Scalia then asks, “Is any jury going to convict Jack Bauer?” And here, Scalia is completely missing the point. The point isn’t whether or not a jury will convict Jack Bauer; that isn’t Scalia’s business! The point is that in keeping laws against torture on the books, a jury would be able to acquit Jack Bauer if his actions truly did save an American city from atomic destruction. Scalia needs to trust that the juries he thinks so highly of will actually do what he wishes them to do, which is to nullify the law in certain radical instances where tough-cop tactics saved the day. Scalia is dead wrong in saying that because there might be one good tough-cop someday, all bad tough-cops ought to be given the benefit of the doubt.

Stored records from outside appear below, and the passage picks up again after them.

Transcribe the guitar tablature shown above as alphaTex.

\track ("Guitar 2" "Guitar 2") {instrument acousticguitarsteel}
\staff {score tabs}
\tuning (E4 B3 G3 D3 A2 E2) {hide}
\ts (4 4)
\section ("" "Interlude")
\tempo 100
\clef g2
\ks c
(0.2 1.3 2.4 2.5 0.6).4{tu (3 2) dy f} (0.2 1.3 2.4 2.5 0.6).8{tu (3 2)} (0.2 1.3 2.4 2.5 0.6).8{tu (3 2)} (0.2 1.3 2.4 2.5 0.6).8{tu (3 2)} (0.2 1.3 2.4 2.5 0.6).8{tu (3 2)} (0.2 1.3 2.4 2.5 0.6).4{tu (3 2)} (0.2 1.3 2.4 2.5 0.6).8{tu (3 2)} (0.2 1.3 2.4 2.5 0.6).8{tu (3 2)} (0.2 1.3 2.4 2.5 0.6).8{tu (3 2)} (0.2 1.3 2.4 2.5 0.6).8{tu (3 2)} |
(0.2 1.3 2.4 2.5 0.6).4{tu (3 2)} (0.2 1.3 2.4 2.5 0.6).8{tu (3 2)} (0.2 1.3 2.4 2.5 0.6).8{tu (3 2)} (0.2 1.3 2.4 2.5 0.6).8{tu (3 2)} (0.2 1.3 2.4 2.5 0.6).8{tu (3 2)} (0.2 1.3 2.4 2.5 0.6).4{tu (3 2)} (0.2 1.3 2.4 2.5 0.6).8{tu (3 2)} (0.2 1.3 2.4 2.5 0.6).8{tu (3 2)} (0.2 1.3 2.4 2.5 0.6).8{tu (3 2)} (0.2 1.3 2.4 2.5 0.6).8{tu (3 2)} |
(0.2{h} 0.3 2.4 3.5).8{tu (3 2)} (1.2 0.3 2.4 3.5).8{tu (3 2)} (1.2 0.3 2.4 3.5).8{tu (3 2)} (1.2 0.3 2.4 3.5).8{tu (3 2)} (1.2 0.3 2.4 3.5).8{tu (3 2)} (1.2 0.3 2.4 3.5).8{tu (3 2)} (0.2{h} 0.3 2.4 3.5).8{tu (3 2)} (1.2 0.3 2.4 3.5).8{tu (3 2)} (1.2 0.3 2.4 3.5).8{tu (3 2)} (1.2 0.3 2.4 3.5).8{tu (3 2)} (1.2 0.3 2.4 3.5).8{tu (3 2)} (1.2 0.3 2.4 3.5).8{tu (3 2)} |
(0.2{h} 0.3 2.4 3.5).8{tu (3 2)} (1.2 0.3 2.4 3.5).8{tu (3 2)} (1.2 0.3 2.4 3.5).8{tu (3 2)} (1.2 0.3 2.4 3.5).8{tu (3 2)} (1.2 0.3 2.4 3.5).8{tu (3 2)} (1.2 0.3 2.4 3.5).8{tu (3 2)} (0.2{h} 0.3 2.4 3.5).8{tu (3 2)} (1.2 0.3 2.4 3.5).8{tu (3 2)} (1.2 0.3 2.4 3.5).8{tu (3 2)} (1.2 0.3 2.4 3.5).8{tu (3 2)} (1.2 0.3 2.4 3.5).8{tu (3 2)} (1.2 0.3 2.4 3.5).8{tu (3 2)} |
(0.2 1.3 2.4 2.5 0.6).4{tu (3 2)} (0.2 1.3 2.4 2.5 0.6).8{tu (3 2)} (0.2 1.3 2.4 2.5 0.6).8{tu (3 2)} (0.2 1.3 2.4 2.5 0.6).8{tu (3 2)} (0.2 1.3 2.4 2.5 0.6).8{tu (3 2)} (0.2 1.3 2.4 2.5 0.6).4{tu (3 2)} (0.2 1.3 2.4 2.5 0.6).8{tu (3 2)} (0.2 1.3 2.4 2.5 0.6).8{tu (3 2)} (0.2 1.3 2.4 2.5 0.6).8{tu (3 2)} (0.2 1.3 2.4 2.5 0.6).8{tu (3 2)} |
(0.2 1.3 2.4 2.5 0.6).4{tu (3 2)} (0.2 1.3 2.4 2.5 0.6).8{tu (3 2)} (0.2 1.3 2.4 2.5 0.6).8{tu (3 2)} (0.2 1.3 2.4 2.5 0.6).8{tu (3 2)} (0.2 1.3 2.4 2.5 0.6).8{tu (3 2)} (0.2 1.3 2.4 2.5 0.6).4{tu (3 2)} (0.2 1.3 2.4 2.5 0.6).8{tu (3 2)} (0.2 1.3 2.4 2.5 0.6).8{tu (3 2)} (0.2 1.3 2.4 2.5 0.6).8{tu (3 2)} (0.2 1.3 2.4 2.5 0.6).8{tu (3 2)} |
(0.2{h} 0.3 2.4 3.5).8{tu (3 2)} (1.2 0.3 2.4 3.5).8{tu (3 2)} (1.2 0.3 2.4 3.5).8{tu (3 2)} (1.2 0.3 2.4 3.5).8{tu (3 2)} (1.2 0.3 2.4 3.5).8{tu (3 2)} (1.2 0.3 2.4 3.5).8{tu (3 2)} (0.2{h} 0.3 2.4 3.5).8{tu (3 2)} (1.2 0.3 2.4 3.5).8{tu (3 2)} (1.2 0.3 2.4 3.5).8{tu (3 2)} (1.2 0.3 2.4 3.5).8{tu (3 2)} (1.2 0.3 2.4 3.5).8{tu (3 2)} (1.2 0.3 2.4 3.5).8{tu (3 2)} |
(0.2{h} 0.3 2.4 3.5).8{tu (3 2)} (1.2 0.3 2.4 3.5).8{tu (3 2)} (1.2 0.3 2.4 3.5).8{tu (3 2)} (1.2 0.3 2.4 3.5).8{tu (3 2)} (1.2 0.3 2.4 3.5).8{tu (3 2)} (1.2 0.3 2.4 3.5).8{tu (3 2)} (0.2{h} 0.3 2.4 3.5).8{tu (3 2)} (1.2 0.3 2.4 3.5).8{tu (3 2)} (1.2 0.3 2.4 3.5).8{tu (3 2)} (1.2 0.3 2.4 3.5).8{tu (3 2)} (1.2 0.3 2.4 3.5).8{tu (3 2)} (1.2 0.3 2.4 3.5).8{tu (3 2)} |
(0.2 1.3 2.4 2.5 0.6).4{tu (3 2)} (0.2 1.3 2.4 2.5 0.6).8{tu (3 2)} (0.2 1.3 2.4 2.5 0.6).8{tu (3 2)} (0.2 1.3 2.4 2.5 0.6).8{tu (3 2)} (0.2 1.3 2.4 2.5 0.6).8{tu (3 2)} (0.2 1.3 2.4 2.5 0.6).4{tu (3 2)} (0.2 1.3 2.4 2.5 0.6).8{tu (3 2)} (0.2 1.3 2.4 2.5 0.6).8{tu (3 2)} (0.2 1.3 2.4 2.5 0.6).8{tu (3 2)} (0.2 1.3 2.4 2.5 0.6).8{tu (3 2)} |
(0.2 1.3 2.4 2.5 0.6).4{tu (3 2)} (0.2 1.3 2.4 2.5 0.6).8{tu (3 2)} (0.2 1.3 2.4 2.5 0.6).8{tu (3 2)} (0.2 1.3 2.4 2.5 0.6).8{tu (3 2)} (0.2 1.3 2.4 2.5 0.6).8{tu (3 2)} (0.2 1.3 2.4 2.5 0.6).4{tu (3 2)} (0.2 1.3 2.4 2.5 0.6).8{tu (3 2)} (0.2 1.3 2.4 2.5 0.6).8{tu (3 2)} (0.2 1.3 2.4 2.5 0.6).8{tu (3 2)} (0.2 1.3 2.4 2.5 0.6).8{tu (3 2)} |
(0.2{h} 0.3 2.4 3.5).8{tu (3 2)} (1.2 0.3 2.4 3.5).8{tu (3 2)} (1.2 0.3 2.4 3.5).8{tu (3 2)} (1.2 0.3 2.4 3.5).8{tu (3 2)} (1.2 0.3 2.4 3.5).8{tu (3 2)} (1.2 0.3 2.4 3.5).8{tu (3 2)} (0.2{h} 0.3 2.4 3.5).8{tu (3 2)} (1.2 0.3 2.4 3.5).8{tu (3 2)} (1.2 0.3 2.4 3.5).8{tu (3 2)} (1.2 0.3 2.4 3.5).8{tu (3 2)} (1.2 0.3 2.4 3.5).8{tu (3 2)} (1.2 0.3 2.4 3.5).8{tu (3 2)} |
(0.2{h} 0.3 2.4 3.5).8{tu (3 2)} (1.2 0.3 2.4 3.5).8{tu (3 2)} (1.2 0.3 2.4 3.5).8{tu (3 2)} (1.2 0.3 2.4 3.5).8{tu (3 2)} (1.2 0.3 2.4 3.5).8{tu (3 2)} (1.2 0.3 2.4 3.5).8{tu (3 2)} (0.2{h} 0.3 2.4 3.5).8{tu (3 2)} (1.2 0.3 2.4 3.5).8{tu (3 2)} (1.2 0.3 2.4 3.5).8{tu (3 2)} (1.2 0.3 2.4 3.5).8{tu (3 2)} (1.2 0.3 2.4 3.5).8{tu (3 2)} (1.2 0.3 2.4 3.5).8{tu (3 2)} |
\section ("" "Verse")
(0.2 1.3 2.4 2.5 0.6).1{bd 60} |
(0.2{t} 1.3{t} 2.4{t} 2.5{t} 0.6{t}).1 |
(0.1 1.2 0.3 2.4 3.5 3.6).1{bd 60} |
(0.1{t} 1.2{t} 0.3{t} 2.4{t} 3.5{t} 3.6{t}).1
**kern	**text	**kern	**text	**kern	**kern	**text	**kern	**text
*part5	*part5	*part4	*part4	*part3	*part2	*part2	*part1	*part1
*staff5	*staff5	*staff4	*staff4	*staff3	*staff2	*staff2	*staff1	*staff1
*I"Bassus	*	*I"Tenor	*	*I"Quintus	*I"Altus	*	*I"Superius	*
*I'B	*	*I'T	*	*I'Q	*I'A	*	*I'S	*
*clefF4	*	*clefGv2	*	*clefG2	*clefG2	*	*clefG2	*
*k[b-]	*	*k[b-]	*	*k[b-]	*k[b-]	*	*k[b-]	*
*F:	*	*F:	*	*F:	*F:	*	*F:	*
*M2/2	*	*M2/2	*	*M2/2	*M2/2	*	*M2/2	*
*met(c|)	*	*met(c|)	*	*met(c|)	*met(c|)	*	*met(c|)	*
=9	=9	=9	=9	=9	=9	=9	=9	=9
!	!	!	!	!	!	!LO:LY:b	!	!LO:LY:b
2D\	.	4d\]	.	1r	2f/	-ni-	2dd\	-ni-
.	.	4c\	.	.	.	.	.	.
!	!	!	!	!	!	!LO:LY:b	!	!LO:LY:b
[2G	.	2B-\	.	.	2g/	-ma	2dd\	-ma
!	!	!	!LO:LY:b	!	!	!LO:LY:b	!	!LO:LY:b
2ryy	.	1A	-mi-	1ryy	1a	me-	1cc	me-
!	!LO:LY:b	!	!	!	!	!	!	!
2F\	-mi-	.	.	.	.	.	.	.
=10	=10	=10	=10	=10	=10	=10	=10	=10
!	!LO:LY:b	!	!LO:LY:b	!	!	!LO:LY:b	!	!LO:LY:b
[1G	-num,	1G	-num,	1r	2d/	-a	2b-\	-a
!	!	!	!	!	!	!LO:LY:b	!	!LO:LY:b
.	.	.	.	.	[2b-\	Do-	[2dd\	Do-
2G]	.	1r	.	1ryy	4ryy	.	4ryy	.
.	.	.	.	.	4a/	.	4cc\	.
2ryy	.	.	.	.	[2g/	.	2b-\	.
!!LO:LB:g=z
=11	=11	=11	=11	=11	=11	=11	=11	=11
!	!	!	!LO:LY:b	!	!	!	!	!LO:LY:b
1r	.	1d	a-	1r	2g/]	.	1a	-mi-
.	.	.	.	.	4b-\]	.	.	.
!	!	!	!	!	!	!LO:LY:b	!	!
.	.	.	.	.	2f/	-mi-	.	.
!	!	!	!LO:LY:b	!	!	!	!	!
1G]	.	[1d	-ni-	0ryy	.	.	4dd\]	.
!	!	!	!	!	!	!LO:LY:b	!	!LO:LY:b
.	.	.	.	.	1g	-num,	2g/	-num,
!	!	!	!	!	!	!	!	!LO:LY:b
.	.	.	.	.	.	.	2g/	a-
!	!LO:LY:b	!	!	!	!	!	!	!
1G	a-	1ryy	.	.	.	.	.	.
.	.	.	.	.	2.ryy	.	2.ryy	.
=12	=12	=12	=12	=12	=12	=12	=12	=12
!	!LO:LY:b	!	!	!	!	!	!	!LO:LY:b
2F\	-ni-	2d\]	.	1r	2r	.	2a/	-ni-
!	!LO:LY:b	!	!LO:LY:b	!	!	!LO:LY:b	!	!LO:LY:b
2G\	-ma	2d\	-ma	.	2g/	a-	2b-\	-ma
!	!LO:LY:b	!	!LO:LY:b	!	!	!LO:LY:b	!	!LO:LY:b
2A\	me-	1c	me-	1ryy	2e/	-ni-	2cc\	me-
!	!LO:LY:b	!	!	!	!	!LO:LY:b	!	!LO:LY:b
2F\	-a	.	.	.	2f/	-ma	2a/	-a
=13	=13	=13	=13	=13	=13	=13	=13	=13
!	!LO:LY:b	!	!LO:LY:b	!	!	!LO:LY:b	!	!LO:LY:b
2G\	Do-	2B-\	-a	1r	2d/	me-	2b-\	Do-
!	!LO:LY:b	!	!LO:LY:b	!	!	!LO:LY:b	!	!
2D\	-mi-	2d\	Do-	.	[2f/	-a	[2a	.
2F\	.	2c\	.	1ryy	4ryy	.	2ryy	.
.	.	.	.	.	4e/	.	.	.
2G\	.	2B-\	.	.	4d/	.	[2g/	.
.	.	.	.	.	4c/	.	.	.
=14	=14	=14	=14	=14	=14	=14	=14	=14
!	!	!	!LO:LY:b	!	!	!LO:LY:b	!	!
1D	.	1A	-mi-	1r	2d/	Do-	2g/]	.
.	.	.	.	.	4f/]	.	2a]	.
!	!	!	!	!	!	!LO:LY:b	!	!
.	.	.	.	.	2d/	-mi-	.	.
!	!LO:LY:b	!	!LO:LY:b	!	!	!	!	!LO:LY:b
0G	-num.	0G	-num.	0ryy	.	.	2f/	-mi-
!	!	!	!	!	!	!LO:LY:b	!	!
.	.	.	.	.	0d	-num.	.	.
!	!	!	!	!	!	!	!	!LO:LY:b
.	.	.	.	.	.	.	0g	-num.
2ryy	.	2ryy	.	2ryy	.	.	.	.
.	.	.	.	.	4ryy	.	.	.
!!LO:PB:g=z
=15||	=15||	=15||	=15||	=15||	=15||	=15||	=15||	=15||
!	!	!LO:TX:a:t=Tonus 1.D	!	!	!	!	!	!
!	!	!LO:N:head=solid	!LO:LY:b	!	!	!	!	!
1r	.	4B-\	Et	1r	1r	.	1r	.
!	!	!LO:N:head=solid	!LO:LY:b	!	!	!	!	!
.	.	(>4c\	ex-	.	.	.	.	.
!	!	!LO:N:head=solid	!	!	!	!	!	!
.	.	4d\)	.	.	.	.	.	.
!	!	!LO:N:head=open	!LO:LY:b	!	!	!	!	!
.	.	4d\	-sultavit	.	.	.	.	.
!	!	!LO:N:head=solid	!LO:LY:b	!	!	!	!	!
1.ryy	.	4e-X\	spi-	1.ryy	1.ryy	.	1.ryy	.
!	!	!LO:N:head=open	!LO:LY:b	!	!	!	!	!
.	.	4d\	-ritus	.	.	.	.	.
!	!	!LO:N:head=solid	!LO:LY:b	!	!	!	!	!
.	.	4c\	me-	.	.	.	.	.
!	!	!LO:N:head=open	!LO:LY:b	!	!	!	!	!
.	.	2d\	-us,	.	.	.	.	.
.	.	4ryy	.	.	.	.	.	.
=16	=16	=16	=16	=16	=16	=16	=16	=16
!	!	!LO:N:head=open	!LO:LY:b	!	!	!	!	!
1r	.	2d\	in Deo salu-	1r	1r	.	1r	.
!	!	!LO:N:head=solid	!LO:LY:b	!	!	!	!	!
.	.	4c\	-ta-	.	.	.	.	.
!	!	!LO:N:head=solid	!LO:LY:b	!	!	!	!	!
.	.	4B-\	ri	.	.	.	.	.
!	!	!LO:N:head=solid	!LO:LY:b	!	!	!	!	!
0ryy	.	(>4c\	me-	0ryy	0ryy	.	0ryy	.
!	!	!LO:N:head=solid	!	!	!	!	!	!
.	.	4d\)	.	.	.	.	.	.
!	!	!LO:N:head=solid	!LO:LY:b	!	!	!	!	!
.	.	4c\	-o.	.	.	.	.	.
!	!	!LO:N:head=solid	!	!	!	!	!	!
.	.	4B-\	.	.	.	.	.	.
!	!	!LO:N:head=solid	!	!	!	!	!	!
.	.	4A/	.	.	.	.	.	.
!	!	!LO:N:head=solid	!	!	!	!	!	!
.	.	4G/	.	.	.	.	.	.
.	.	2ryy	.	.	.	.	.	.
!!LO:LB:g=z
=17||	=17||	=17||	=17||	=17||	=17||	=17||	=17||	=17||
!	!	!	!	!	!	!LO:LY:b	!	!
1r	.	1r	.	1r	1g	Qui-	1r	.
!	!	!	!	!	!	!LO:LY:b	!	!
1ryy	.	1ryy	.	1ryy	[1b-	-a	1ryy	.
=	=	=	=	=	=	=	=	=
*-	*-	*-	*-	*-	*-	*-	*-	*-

I think there is something telling when torture apologists cite Jack Bauer and doomsday bomb scenarios to justify their torture regimes. It means that they have ceded all the ground of human decency and difficulty, and fight to hold only the most extreme positions left to them. Their defense of the extreme exposes them as the real ones not living in reality. This is why they fight tooth and nail to keep their programs secret and unquestioned. We must, therefore, be ever vigilant and unafraid to ask the difficult questions to poke away at the shifting sands on which the torture apologists build their foundation. In doing so, let us trust that human dignity will lead society to once again find that cruel and unusual means cruel and unusual; and that truth and courage will aid society in defusing the ticking time bombs of lies and fear.